Pemerintahan Tunisia yang dipimpin kelompok Islam juga sedang melakukan negosiasi dengan partai-partai oposisi untuk merombak kabinet dan kemungkinan memperluas koalisi yang berkuasa. Namun perundingan selama berminggu-minggu tidak menghasilkan apa-apa karena para pihak tampaknya tidak dapat mencapai kesepakatan mengenai redistribusi kekuasaan.
Kaum radikal mengganggu unjuk rasa yang dipimpin oleh Belaid di Tunisia utara pada akhir pekan, sebagai bagian dari serangkaian pertemuan politik yang diganggu oleh geng-geng.
Belaid secara khusus terang-terangan menentang apa yang disebut sebagai “komite perlindungan revolusi”, yang banyak orang tuduh berada di balik kekerasan tersebut. Kelompok-kelompok ini diyakini berafiliasi dengan Partai Ennahda dan mengatakan bahwa misi mereka adalah mencari sisa-sisa rezim lama.
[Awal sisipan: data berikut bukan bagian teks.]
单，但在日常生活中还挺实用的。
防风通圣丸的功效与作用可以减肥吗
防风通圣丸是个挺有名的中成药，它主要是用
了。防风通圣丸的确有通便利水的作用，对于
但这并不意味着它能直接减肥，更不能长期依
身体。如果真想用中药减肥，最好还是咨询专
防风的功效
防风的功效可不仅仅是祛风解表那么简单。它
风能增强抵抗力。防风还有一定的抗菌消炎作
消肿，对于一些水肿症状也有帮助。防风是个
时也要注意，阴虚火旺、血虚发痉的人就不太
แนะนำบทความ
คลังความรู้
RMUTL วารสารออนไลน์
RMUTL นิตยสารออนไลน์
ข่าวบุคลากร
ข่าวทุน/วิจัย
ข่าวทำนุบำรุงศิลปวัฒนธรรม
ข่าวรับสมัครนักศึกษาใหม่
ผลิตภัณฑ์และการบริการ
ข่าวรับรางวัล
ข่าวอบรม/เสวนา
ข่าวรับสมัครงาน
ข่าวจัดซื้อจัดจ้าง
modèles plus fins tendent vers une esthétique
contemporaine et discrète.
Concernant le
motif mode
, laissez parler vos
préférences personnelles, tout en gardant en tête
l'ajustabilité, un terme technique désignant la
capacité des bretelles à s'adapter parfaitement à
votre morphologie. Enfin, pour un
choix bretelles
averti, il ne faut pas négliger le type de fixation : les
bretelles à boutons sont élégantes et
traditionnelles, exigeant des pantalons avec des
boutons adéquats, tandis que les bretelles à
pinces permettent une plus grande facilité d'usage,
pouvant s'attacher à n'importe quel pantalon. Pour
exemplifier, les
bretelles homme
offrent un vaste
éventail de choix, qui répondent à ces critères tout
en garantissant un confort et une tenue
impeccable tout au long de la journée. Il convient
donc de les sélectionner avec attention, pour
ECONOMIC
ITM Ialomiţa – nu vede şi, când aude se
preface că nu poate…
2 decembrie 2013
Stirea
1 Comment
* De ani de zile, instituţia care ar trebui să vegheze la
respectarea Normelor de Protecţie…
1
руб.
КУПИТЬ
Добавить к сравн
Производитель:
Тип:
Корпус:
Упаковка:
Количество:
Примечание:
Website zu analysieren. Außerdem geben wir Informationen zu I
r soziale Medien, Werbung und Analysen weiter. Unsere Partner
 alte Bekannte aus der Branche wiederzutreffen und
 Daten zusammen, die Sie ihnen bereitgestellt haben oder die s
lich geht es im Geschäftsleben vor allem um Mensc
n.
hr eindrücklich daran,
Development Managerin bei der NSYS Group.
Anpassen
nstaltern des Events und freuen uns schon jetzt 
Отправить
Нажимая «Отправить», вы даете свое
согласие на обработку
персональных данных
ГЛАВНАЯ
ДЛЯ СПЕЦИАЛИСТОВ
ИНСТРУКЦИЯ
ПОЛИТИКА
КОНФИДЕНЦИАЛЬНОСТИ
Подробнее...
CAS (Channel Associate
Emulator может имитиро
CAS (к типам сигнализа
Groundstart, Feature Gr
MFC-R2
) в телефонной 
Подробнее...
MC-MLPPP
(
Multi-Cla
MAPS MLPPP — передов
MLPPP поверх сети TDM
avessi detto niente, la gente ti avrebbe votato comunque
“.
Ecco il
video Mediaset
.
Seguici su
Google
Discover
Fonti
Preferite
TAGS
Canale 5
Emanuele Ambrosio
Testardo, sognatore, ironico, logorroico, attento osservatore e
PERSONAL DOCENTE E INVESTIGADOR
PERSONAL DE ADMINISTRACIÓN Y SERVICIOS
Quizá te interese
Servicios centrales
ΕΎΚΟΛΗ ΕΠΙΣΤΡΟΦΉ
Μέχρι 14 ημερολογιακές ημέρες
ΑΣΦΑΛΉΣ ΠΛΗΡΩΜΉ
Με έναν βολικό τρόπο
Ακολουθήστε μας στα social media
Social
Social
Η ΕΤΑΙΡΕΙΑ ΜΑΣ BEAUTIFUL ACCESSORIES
“Ada kelompok di Ennahda yang menghasut kekerasan,” kata Belaid kepada saluran TV Nessma malam sebelum dia ditembak. “Rachid Ghannouchi menganggap liga sebagai hati nurani bangsa, sehingga pembelaan terhadap pelaku kekerasan sudah jelas. Semua orang yang menentang Ennahda menjadi sasaran kekerasan.”
Presiden Perancis Francois Hollande mengutuk pembunuhan tersebut dan menyatakan keprihatinannya atas meningkatnya kekerasan politik di Tunisia.
“Pembunuhan ini menghilangkan salah satu suara paling berani dan bebas di Tunisia,” kata Hollande dalam sebuah pernyataan. “Sepanjang kehidupan politiknya, Belaid berkomitmen memperjuangkan kebebasan, toleransi, dan penghormatan terhadap hak asasi manusia.”